*WORK TASK*
How many lines in the data below contain the word "Який"? Reply with the number alone.

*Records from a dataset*
^^^^^^^^

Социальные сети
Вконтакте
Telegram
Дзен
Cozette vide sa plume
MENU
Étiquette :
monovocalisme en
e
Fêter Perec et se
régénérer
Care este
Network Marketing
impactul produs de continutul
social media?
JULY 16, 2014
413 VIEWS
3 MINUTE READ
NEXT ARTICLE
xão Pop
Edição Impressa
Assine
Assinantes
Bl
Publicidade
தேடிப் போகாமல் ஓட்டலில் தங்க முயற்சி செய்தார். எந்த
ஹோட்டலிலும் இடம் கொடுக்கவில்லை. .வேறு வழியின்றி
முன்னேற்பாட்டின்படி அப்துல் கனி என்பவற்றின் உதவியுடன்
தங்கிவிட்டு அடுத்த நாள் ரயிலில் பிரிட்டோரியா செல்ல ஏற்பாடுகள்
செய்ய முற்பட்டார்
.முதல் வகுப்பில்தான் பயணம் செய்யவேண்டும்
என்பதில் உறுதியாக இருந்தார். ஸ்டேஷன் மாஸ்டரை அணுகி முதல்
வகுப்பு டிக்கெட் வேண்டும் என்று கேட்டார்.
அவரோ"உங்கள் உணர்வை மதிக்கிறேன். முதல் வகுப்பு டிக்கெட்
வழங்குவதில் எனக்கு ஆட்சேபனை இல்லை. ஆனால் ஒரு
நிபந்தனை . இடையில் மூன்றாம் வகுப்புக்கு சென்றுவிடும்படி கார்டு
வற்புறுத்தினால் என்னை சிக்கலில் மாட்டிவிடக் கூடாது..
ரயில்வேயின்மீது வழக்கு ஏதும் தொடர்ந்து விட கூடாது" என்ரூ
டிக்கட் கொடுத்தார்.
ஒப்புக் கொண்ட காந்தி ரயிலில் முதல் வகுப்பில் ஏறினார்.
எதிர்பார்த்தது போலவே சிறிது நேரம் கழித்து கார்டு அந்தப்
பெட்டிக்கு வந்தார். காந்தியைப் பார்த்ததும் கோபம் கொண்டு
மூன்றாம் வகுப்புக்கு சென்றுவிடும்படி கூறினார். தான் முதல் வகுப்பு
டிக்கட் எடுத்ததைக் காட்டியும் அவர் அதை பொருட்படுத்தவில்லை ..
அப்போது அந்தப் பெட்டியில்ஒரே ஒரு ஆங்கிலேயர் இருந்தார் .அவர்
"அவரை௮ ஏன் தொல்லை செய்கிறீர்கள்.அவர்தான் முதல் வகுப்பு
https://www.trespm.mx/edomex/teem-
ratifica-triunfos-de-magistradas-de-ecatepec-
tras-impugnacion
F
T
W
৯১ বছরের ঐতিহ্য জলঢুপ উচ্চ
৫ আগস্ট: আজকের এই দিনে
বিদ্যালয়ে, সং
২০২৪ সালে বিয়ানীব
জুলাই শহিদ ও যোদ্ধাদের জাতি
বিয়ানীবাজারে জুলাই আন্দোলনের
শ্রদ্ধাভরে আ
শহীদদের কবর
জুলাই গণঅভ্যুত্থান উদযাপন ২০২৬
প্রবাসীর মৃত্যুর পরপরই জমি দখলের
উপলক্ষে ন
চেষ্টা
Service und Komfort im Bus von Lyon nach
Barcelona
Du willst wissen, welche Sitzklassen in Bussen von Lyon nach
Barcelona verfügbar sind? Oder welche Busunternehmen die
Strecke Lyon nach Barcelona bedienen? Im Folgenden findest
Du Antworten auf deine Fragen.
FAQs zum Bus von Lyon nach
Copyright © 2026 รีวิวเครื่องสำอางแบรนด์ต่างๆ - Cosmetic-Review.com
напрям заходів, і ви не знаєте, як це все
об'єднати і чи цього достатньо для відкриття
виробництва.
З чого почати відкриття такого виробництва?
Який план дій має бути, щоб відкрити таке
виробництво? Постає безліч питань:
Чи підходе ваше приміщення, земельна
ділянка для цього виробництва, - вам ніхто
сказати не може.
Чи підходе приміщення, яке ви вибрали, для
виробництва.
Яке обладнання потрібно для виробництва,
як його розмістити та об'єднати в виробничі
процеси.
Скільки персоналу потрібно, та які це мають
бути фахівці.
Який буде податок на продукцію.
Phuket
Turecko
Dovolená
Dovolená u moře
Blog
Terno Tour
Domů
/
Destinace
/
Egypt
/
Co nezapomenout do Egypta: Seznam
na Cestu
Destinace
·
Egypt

^^^^^^^^

*EXERCISE SOLUTION*
2